For ease of discussion, let us call them John and Bob.
participantDetails <- participants_data%>%
filter(participantId == 0 | participantId == 173) %>%
mutate(name = c('John','Bob'))
print.data.frame(participantDetails)
participantId householdSize haveKids age educationLevel
1 0 3 TRUE 36 HighSchoolOrCollege
2 173 1 FALSE 19 Graduate
interestGroup joviality name
1 H 0.001626703 John
2 C 0.785213730 Bob
John goes to bed early where as Bob is a late sleeper. The fact that John is 36 and Bob is 19 could be the reason.

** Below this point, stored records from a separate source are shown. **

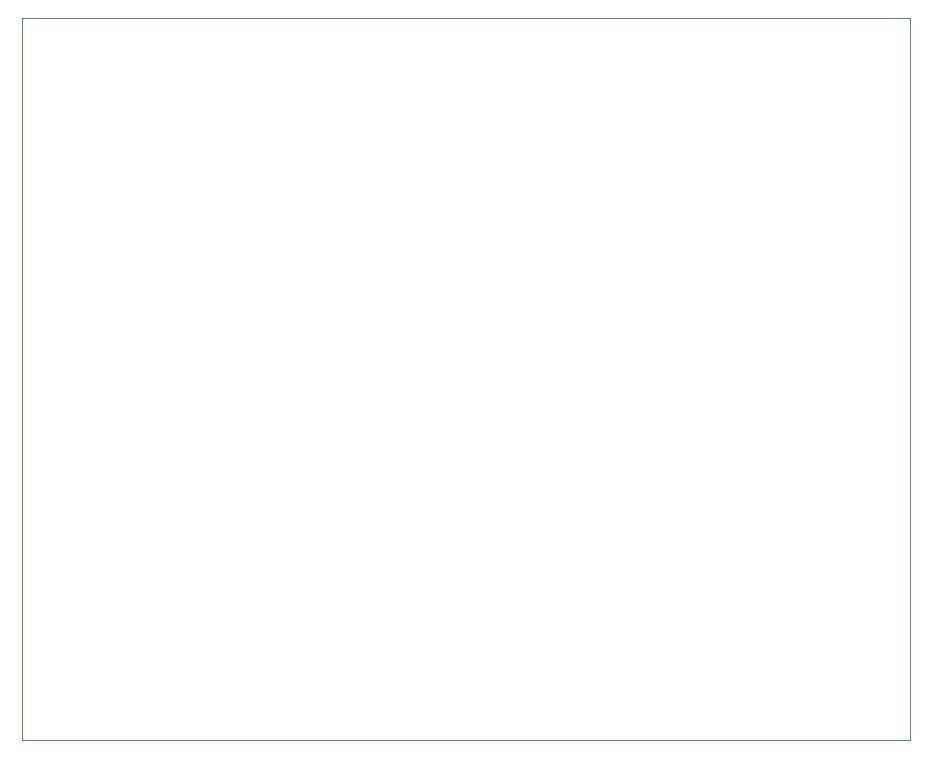
<source format=gbr>
G04 #@! TF.FileFunction,Profile,NP*
%FSLAX46Y46*%
G04 Gerber Fmt 4.6, Leading zero omitted, Abs format (unit mm)*
G04 Created by KiCad (PCBNEW 4.0.2-stable) date 2016-08-13 10:38.46*
%MOMM*%
G01*
G04 APERTURE LIST*
%ADD10C,0.100000*%
%ADD11C,0.000100*%
G04 APERTURE END LIST*
D10*
D11*
X100000000Y-161100000D02*
X100000000Y-100000000D01*
X175200000Y-161100000D02*
X100000000Y-161100000D01*
X175200000Y-100000000D02*
X175200000Y-161100000D01*
X100000000Y-100000000D02*
X175200000Y-100000000D01*
M02*

</source>
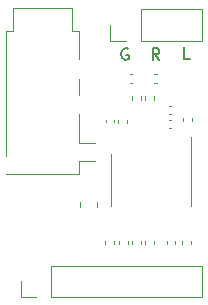
<source format=gbr>
%TF.GenerationSoftware,KiCad,Pcbnew,(5.1.8)-1*%
%TF.CreationDate,2021-11-13T21:13:11+08:00*%
%TF.ProjectId,pcm5102a,70636d35-3130-4326-912e-6b696361645f,rev?*%
%TF.SameCoordinates,Original*%
%TF.FileFunction,Legend,Top*%
%TF.FilePolarity,Positive*%
%FSLAX46Y46*%
G04 Gerber Fmt 4.6, Leading zero omitted, Abs format (unit mm)*
G04 Created by KiCad (PCBNEW (5.1.8)-1) date 2021-11-13 21:13:11*
%MOMM*%
%LPD*%
G01*
G04 APERTURE LIST*
%ADD10C,0.150000*%
%ADD11C,0.120000*%
G04 APERTURE END LIST*
D10*
X131409523Y-82352380D02*
X130933333Y-82352380D01*
X130933333Y-81352380D01*
X128809523Y-82452380D02*
X128476190Y-81976190D01*
X128238095Y-82452380D02*
X128238095Y-81452380D01*
X128619047Y-81452380D01*
X128714285Y-81500000D01*
X128761904Y-81547619D01*
X128809523Y-81642857D01*
X128809523Y-81785714D01*
X128761904Y-81880952D01*
X128714285Y-81928571D01*
X128619047Y-81976190D01*
X128238095Y-81976190D01*
X126161904Y-81500000D02*
X126066666Y-81452380D01*
X125923809Y-81452380D01*
X125780952Y-81500000D01*
X125685714Y-81595238D01*
X125638095Y-81690476D01*
X125590476Y-81880952D01*
X125590476Y-82023809D01*
X125638095Y-82214285D01*
X125685714Y-82309523D01*
X125780952Y-82404761D01*
X125923809Y-82452380D01*
X126019047Y-82452380D01*
X126161904Y-82404761D01*
X126209523Y-82357142D01*
X126209523Y-82023809D01*
X126019047Y-82023809D01*
D11*
%TO.C,J3*%
X124670000Y-80830000D02*
X124670000Y-79500000D01*
X126000000Y-80830000D02*
X124670000Y-80830000D01*
X127270000Y-80830000D02*
X127270000Y-78170000D01*
X127270000Y-78170000D02*
X132410000Y-78170000D01*
X127270000Y-80830000D02*
X132410000Y-80830000D01*
X132410000Y-80830000D02*
X132410000Y-78170000D01*
%TO.C,J2*%
X117070000Y-102530000D02*
X117070000Y-101200000D01*
X118400000Y-102530000D02*
X117070000Y-102530000D01*
X119670000Y-102530000D02*
X119670000Y-99870000D01*
X119670000Y-99870000D02*
X132430000Y-99870000D01*
X119670000Y-102530000D02*
X132430000Y-102530000D01*
X132430000Y-102530000D02*
X132430000Y-99870000D01*
%TO.C,R7*%
X124980000Y-98053641D02*
X124980000Y-97746359D01*
X124220000Y-98053641D02*
X124220000Y-97746359D01*
%TO.C,R6*%
X123535000Y-94927064D02*
X123535000Y-94472936D01*
X122065000Y-94927064D02*
X122065000Y-94472936D01*
%TO.C,J1*%
X122000000Y-89450000D02*
X123400000Y-89450000D01*
X122000000Y-91000000D02*
X123400000Y-91000000D01*
X115800000Y-90550000D02*
X115800000Y-80025000D01*
X122000000Y-91000000D02*
X122000000Y-92125000D01*
X122000000Y-87050000D02*
X122000000Y-89450000D01*
X122000000Y-84050000D02*
X122000000Y-85400000D01*
X122000000Y-80025000D02*
X122000000Y-82400000D01*
X115800000Y-92125000D02*
X122000000Y-92125000D01*
X122000000Y-80025000D02*
X121400000Y-80025000D01*
X116400000Y-80025000D02*
X115800000Y-80025000D01*
X121400000Y-78025000D02*
X116400000Y-78025000D01*
X121400000Y-80025000D02*
X121400000Y-78025000D01*
X116400000Y-80025000D02*
X116400000Y-78025000D01*
%TO.C,U1*%
X124725000Y-92620000D02*
X124725000Y-94820000D01*
X124725000Y-92620000D02*
X124725000Y-90420000D01*
X131495000Y-92620000D02*
X131495000Y-94820000D01*
X131495000Y-92620000D02*
X131495000Y-89020000D01*
%TO.C,R5*%
X125420000Y-98053641D02*
X125420000Y-97746359D01*
X126180000Y-98053641D02*
X126180000Y-97746359D01*
%TO.C,R4*%
X126520000Y-98053641D02*
X126520000Y-97746359D01*
X127280000Y-98053641D02*
X127280000Y-97746359D01*
%TO.C,R3*%
X126520000Y-85853641D02*
X126520000Y-85546359D01*
X127280000Y-85853641D02*
X127280000Y-85546359D01*
%TO.C,R2*%
X127620000Y-98053641D02*
X127620000Y-97746359D01*
X128380000Y-98053641D02*
X128380000Y-97746359D01*
%TO.C,R1*%
X127620000Y-85853641D02*
X127620000Y-85546359D01*
X128380000Y-85853641D02*
X128380000Y-85546359D01*
%TO.C,C9*%
X124290000Y-87737836D02*
X124290000Y-87522164D01*
X125010000Y-87737836D02*
X125010000Y-87522164D01*
%TO.C,C8*%
X125340000Y-87757836D02*
X125340000Y-87542164D01*
X126060000Y-87757836D02*
X126060000Y-87542164D01*
%TO.C,C7*%
X126507836Y-84410000D02*
X126292164Y-84410000D01*
X126507836Y-83690000D02*
X126292164Y-83690000D01*
%TO.C,C6*%
X129612164Y-86340000D02*
X129827836Y-86340000D01*
X129612164Y-87060000D02*
X129827836Y-87060000D01*
%TO.C,C5*%
X128607836Y-84410000D02*
X128392164Y-84410000D01*
X128607836Y-83690000D02*
X128392164Y-83690000D01*
%TO.C,C4*%
X129592164Y-87540000D02*
X129807836Y-87540000D01*
X129592164Y-88260000D02*
X129807836Y-88260000D01*
%TO.C,C3*%
X129440000Y-98007836D02*
X129440000Y-97792164D01*
X130160000Y-98007836D02*
X130160000Y-97792164D01*
%TO.C,C2*%
X130740000Y-98007836D02*
X130740000Y-97792164D01*
X131460000Y-98007836D02*
X131460000Y-97792164D01*
%TO.C,C1*%
X130840000Y-87607836D02*
X130840000Y-87392164D01*
X131560000Y-87607836D02*
X131560000Y-87392164D01*
%TD*%
M02*

</source>
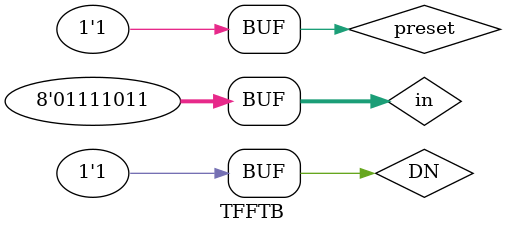
<source format=v>
`timescale 1ps/1ps
module TFFTB();
	wire RO_clk,divided_clk;
	reg DN,preset;
	reg [7:0]in;
	wire[7:0]out;

	TFF1 FFTB(out[0], in[3], in[2], in[1], in[0], RO_clk, in[7], in[6], in[5], in[4], preset, out[2],
				out[1], out[3], out[4], out[5], out[6], out[7], divided_clk);
	ring_oscillator #(2000,5)ringosc(RO_clk,1'b1);

	initial begin
		#0 {in[7],in[6],in[5],in[4],in[3],in[2],in[1],in[0]}=8'd151;
		#0 {preset,DN}=2'b01;
		#10000 preset = 1'b1;
		#2500000 {in[7],in[6],in[5],in[4],in[3],in[2],in[1],in[0]} = 8'd100;
		#0 {preset,DN}=2'b01;
		#10000 preset = 1'b1;
		#2500000 {in[7],in[6],in[5],in[4],in[3],in[2],in[1],in[0]} = 8'd123;
		#0 {preset,DN}=2'b01;
		#10000 preset = 1'b1;
	end
endmodule

</source>
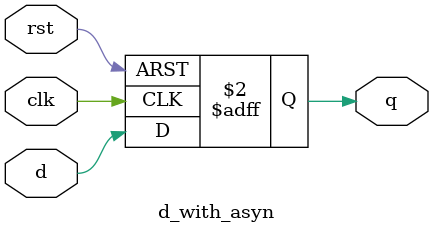
<source format=sv>


module d_with_asyn(input d, clk, rst,
  				   output reg q);
/* or  
 always@(posedge clk or negedge rst) // for active low reset
	begin
    	if(!rst) 
			q <= 0;
    	else    
		    q <= d;
  	end

*/ 
always@(posedge clk or posedge rst) // for active high reset
	begin
    	if(rst) 
			q <= 0;
    	else    
		    q <= d;
  	end

 
endmodule

</source>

John travels a longer distance to work. Bob evidently stays closer to his work place and hence gets to sleep a little longer.
Bob spends a long stretch at work in the morning, he goes for his lunch a little later compared to John.
Bob spends a fairly larger time on recreational activities in the evening than John.
John seems to be more health conscious, having only 2 meals a day. Bob has a late night munch, probably hungry after his recreational activities.